Eiweißgehalt ausgewählter Lebensmittel
Eine ausgewogene Proteinzufuhr über den Tag verteilt ist ideal. Hier ein Überblick über den ungefähren Eiweißgehalt gängiger Lebensmittel:
| Lebensmittel | Ungefährer Eiweißgehalt | Portionsbeispiel |
|---|---|---|
| Fisch, Fleisch | ca. 13-30 % | 150 g Fischfilet: ca. 30 g Eiweiß |
| Hülsenfrüchte (trocken) | 24 % | 100 g gekochte Linsen: 7,5 g Eiweiß |
| Quark | ca. 12 % | 150 g Quark: 18 g Eiweiß |
| Ei | 6-7 g | 1 Stück |
| Milch | ca. 3 % | 200 ml Milch: 6 g Eiweiß |
| Käse, magerer Aufschnitt | ca. 20 % | 30 g Käse: 6 g Eiweiß |
| Nüsse | ca. 10-25 % | 30 g Nüsse: 5 g Eiweiß |
| Müsli, Vollkornbrot, Hirse | ca. 10 % | 30 g Brot/Müsli: 3 g Eiweiß |
Tierisches vs. Pflanzliches Eiweiß: Ein Vergleich
Grundsätzlich enthalten sowohl tierische als auch pflanzliche Proteine alle neun essenziellen Aminosäuren. Proteine tierischen Ursprungs weisen jedoch oft eine höhere Konzentration an Aminosäuren auf und ähneln in ihrer Zusammensetzung dem menschlichen Körperprotein stärker, was zu einer höheren biologischen Wertigkeit führt.
Tierische Proteinquellen (Auswahl):
- Parmesankäse (36 g/100 g)
- Harzer Käse (30 g/100 g)
- Thunfisch (Dose, 26 g/100 g)
- Putenbrust (23 g/100 g)
- Rindfleisch (22-30 g/100 g)
- Garnelen (18-19 g/100 g)
- Hüttenkäse (13 g/100 g)
- Quark (12 g/100 g)
- Hühnerei (7 g/Stück)
- Joghurt (3 g/100 g)
Trotz der höheren biologischen Wertigkeit wird der Verzehr von pflanzlichen Proteinen als gesünder eingestuft.
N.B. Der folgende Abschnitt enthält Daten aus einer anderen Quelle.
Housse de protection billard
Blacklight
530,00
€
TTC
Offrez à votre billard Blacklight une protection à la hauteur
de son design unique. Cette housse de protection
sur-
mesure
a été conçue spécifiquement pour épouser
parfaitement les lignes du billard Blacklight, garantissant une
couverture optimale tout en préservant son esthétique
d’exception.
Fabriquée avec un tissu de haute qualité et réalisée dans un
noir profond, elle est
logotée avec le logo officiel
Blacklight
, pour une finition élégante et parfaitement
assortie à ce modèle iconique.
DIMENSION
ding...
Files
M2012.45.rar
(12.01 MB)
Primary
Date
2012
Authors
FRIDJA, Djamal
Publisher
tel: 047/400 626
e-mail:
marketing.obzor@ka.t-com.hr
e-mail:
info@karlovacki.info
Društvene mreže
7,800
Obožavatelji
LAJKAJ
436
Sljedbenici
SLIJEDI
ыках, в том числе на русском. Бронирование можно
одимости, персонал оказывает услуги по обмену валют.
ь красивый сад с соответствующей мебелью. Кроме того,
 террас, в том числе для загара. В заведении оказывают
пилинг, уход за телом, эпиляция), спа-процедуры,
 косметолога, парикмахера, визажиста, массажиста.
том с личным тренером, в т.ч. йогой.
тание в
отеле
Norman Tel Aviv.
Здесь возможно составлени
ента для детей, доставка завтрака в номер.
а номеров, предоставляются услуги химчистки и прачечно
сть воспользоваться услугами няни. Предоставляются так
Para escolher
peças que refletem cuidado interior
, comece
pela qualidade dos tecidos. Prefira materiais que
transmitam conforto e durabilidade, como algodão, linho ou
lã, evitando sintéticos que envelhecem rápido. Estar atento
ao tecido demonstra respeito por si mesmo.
Pflanzliche Quellen sind reich an Ballaststoffen, Vitaminen und sekundären Pflanzenstoffen. Eine rein pflanzliche Ernährung erfordert jedoch eine bewusste Kombination verschiedener pflanzlicher Lebensmittel, um alle Aminosäuren abzudecken.
Pflanzliche Proteinquellen (Auswahl):
- Hanfsamen (37 g/100 g)
- Sojabohnen, Lupinen (ca. 30-40 g/100 g)
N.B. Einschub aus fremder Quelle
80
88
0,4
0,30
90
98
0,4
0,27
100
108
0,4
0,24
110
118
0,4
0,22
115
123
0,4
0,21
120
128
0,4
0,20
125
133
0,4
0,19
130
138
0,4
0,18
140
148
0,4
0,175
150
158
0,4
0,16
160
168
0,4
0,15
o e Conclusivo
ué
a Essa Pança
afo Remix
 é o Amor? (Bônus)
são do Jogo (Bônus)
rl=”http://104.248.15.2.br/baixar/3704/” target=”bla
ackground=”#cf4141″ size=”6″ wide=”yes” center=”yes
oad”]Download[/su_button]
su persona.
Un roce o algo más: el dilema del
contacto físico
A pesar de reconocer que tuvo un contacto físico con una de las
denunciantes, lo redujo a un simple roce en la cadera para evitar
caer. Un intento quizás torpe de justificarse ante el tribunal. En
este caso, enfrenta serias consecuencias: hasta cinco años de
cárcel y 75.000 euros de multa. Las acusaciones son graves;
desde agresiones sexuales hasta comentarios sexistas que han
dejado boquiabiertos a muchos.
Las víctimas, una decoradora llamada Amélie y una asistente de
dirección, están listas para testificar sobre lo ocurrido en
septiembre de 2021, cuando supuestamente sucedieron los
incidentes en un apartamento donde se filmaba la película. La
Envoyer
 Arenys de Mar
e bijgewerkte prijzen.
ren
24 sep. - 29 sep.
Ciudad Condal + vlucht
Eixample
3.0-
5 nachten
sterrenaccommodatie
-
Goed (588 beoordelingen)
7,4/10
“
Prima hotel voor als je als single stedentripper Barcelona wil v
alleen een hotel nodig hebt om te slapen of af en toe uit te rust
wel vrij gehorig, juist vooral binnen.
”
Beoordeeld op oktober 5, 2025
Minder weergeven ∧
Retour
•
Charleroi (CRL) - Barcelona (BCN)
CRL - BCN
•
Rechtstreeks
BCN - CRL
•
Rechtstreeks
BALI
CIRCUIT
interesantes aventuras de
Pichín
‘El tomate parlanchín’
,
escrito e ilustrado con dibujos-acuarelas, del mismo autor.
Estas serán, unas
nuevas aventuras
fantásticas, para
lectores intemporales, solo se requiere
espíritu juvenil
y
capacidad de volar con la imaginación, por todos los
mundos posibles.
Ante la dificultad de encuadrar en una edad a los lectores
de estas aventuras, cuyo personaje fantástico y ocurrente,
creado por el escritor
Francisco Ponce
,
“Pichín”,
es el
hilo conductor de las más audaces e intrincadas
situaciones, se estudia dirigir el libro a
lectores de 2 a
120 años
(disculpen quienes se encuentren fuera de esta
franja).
- Ackerbohnen (25 g/100 g)
- Erdnüsse (25 g/100 g)
- Kürbiskerne (24 g/100 g)
- Linsen (24 g/100 g)
- Chiasamen (21 g/100 g)
- Mandeln (21 g/100 g)
- Quinoa (14 g/100 g)
- Haferflocken (13 g/100 g)
Tipps für eine proteinreiche und gesunde Ernährung
Experten empfehlen ein Verhältnis von einem Drittel tierischem und zwei Dritteln pflanzlichem Eiweiß. Dabei sollte auf stark verarbeitete Fleischprodukte möglichst verzichtet und eher Fisch sowie helles Fleisch bevorzugt werden. Pflanzliche Proteinquellen wie Lupinen, Kichererbsen, Linsen und Bohnen sind nicht nur gesund, sondern auch kostengünstig und eignen sich hervorragend für eine fleischlose Ernährung. Insbesondere für Diabetiker können Hülsenfrüchte vorteilhaft sein, da sie nachweislich Blutfettwerte und den Langzeitblutzucker positiv beeinflussen können.
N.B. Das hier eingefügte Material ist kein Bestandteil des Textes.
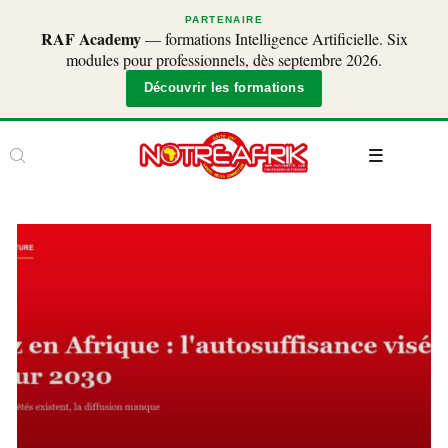
PARTENAIRE
RAF Academy
— formations Intelligence Artificielle. Six
modules pour professionnels, dès septembre 2026.
Découvrir les formations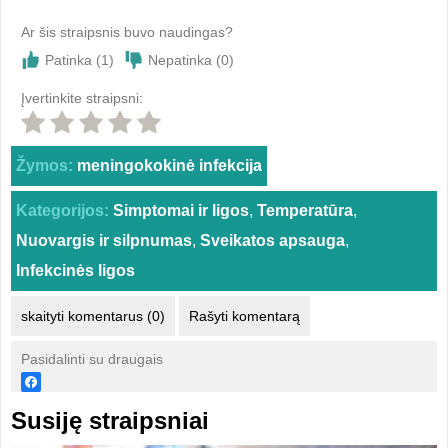
Ar šis straipsnis buvo naudingas?
Patinka (
1
)
Nepatinka (
0
)
Įvertinkite straipsni:
Žymos:
meningokokinė infekcija
Kategorijos:
Simptomai ir ligos
,
Temperatūra
,
Nuovargis ir silpnumas
,
Sveikatos apsauga
,
Infekcinės ligos
skaityti komentarus (0)
Rašyti komentarą
Pasidalinti su draugais
Susiję straipsniai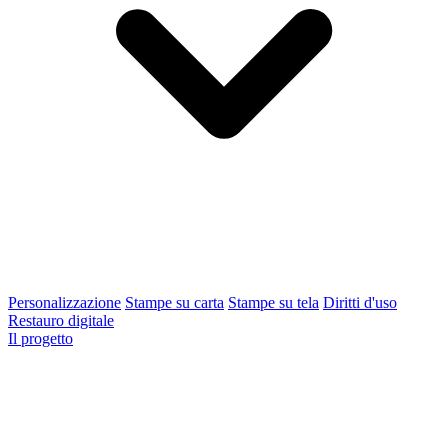
Personalizzazione
Stampe su carta
Stampe su tela
Diritti d'uso
Restauro digitale
Il progetto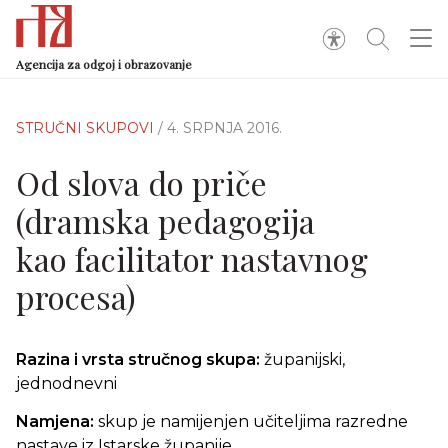
Agencija za odgoj i obrazovanje
STRUČNI SKUPOVI
/ 4. SRPNJA 2016.
Od slova do priče
(dramska pedagogija
kao facilitator nastavnog
procesa)
Razina i vrsta stručnog skupa:
županijski,
jednodnevni
Namjena:
skup je namijenjen učiteljima razredne
nastave iz Istarske županije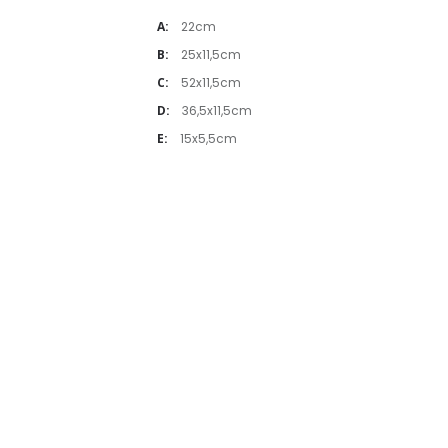
A:
22cm
B:
25x11,5cm
C:
52x11,5cm
D:
36,5x11,5cm
E:
15x5,5cm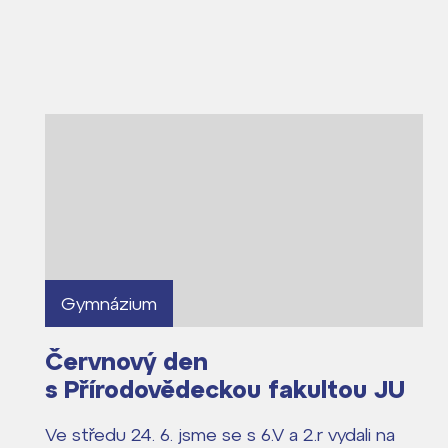
Lidé často hle
Proč se stát žáke
Proč se stát stud
Kontakt
Gymnázium
Červnový den
s Přírodovědeckou fakultou JU
Ve středu 24. 6. jsme se s 6.V a 2.r vydali na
Bei Nierenerkrankungen ist jedoch Vorsicht geboten: Eine übermäßige Eiweißzufuhr kann die Nieren zusätzlich belasten.
Forschungsergebnisse: Tierisches Eiweiß und Lebenserwartung
Aktuelle Studien deuten darauf hin, dass ein übermäßiger Konsum von tierischem Eiweiß die Lebenserwartung verkürzen könnte, während pflanzliche Proteine diesen Effekt nicht zeigen. Dies wird nicht primär dem Eiweiß selbst zugeschrieben, sondern vielmehr der Tatsache, dass tierische Proteine oft in verarbeiteten Lebensmitteln mit ungesunden Zusatzstoffen wie Fett, Phosphaten und Salz enthalten sind. Pflanzliche Eiweißquellen liefern hingegen zusätzliche Mikronährstoffe und sekundäre Pflanzenstoffe, die gesundheitsfördernd wirken.
Fazit und Ausblick
Eiweiß ist ein unverzichtbarer Nährstoff für den menschlichen Körper, dessen Bedarf individuell variiert. Eine ausgewogene Ernährung, die sowohl tierische als auch pflanzliche Proteinquellen in einem sinnvollen Verhältnis kombiniert, ist der Schlüssel zur optimalen Versorgung. Besonderes Augenmerk sollte auf die Qualität der Proteinquellen gelegt werden, wobei pflanzliche Alternativen mit ihren zusätzlichen gesundheitlichen Vorteilen oft die Nase vorn haben. Achten Sie auf eine abwechslungsreiche Ernährung und konsultieren Sie bei Unsicherheiten oder Vorerkrankungen immer einen Fachexperten.